This implementation study assessed provider and patient acceptability of rectal self-collection and feasibility of offering self-collection during a medical visit. We found that incorporating self-collection for rectal chlamydia and gonorrhea screening among MSM and transgender women was effective, efficient, highly acceptable, and preferred by patients and clinicians. Our findings are in line with other studies indicating that patients prefer self-collection [17,18] and provide additional insight into how to integrate self-collection into routine primary care at a large FQHC serving the general population. Self-collection in FQHCs, which care for patients in the healthcare safety-net, many of whom are racial and ethnic minorities who are disproportionately affected by STIs relative to non-Hispanic white patients, [1] is a potential strategy to overcome access barriers.
Neglecting extra-genital testing in MSM and transgender women leads to missed diagnoses and can contribute to persistent disparities in STIs among sexual and gender minorities. Rectal mucosa is vulnerable to STIs and symptomatic or asymptomatic extra-genital chlamydia and gonorrhea infections are associated with increased risk of HIV transmission among MSM. [7,13,21] Identifying rectal infections, especially those without symptoms, provides an opportunity to discuss HIV risk and offer prevention strategies, such as HIV pre-exposure prophylaxis (PrEP). Since MSM and transgender women, especially those of color, may not have access to LGBT-focused health centers and are the most vulnerable to acquiring HIV, offering rectal self-collection in FQHCs may be the first critical step to STI and HIV prevention. [1,13]
The Centers for Disease Control and Prevention’s Recommendations for Providing Quality Sexually Transmitted Disease Clinical Services (2020) note that STIs are increasingly treated in primary care [22] and recommend that basic STI services should be made available in these settings. However, primary care community health centers, including FQHCs, have only recently (January 2018) been required to collect SOGI data [23], and often do not conduct risk-based sexual health screening. [24] Though our pilot study demonstrates the feasibility of offering rectal STI screening during a primary care visit, further studies are needed to determine how primary care clinics can increase their capacity to offer comprehensive STI clinical services including sexual risk assessment, risk reduction counseling, and partner-services, which are commonly available in specialty STI clinics. [25]

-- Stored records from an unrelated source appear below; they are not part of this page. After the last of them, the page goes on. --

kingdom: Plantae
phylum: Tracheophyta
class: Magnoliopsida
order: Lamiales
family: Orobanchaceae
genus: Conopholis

Nevertheless, continued emphasis on SOGI data collection in primary care health centers is critical. SOGI information must be recorded in the electronic health record in a systematic manner that allows for effective patient-level use by clinical teams and organization-level use for population health. The majority of our sample (n=1191, 88.6%) had SOGI data on file. We found that 7.3% (n=87) of these patients self-identified as MSM or transgender female, which exceeds the estimated percentage of U.S. adults who self-report any sexual and gender minority identity (4.5%). [26] This illustrates the crucial role that FQHCs can play in tackling the STI burden that many members of sexual and gender minority populations carry, and which fuels the STI epidemic.
Clinical dashboards using SOGI data can thus identify patients with potential risks for STIs and consequently trigger any member of the clinical team to offer rectal self-collection, standardize and normalize STI screening, and provide opportunities to offer PrEP and maximize HIV prevention efforts. As this study demonstrated, MAs were able to facilitate patient rectal self-collection. Since nurses and MAs are already able to collect pharyngeal and urine specimens, rectal self-collection can shift the burden of STI testing from PCPs to clinical support staff by extending capability for MAs to assist with screening and for nurses to conduct comprehensive assessment and screening under standing orders from a PCP.
Limitations of our findings include a small sample size concentrated in a primary care FQHC which may affect generalizability and lack of a clinician-collection comparison group. Future studies should draw conclusions about the amount of time saved through specimen self-collection and whether it presents significant additional workload for non-PCP members of the primary care team. The FQHC where this study was conducted began routinely collecting SOGI in 2016, which helped provide PCPs with the information necessary to identify potential at-risk individuals and to offer appropriate extra-genital STI screening. We did not capture specific data on the number of individuals with a missed opportunity for screening. Future studies should assess extra-genital screening rates before and after introduction of SOGI collection and determine whether systematic use of SOGI data from the electronic health record could improve rates. Our pilot study was conducted in a U.S. state and at a medical practice that provided above-average acceptance, support, and affirmation of sexual and gender minority people, which may limit generalizability of these findings to other settings where patients may feel less accepted and potentially uncomfortable disclosing sexual behaviors with their primary care team.